To support the Obama presidential campaign she decided to raise funds by conducting a daylong Hula Hoop demonstration at the Democratic National Convention. “I discovered that no one had already come up with the idea. I mean was there any better or more obvious way to achieve world peace than by gyrating in place in an effort to keep a big ‘O’ swirling around your waist?” With the increased perspective of remission, she rightly says,” “the problem with mania—even the milder hypomania . . . is that you can’t distinguish genius from crap.”

In reading this book one cannot help but recall the award-winning performance by Claire Danes in the TV show “Homeland.” There are remarkable parallels between Ms. Danes’ fictional character and Ms. Moezzi’s real-life. Both highlight the cycle of the individual with bipolar disorder from being highly functional, productive, and intelligent for long periods, then hopelessly dysfunctional, especially when they go off medication. When this happens, no amount of verbal reasoning can reverse the delusional nature of their thoughts.

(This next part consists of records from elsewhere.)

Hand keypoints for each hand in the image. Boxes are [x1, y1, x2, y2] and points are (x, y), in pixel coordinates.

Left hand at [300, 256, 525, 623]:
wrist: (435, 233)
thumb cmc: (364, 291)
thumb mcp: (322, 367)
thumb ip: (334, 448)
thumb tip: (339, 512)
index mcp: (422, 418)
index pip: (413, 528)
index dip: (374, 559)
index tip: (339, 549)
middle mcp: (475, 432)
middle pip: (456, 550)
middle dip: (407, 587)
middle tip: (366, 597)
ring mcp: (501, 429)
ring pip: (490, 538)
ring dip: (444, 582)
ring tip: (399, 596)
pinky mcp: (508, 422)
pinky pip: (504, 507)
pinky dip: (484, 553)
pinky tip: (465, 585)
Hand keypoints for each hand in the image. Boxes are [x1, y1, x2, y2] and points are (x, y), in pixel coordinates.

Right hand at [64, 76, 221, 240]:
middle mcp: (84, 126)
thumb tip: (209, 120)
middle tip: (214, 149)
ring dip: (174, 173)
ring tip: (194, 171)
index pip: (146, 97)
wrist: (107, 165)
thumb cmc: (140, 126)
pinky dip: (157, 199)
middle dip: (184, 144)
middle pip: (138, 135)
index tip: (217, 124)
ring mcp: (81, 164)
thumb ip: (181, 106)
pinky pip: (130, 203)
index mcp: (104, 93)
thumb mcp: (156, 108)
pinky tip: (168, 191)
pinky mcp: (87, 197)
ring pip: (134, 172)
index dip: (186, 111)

“Telling someone who is manic that she's manic is like telling a dictator that he's a dick. Neither is going to admit it, and both are willing to torture you to prove their points.”

My one critique of this book is one of emphasis and comes in the form of a warning to potential readers. Ms. Moezzi frequently discusses the foibles, errors, and incompetence of psychiatrists, mental health staff, and hospitals.

In addition, 70 pages are devoted to berating the behaviors of “professionals” that she encountered in her last several hospitalizations. This is followed by 10 pages describing her ultimate improvement, relative stability, and useful relationship with a psychiatrist who in an understanding way “got her.”

There is little doubt that her descriptions are accurate in her situation, but it may give the reader the notion that this is the course of most or all psychiatric treatment and hospitalizations. While there are substandard practitioners and placements, there are many competent qualified ones as well. The somewhat disproportionate emphasis on the negative undermines the ultimately hopeful and positive outcome of the book and of Ms. Moezzi’s life to date.

There are many books currently available on bipolar disorder. Some are autobiographical, others are textbooks, and still others are “how to cope” manuals. All are necessary and useful.

Haldol and Hyacinths fills an important and heretofore unfilled niche. In addition to being an engrossing story about a bicultural life combined with physical and emotional illness, this book is written in a humor-filled, irreverent style that will appeal greatly to teens and young adults who may have bipolar disorder or its symptoms.

Likewise it would be excellent for families of these individuals to embrace a sense of what their relatives are experiencing internally. Haldol and Hyacinths is highly recommended, and beyond its story value will prove a useful and educational tool.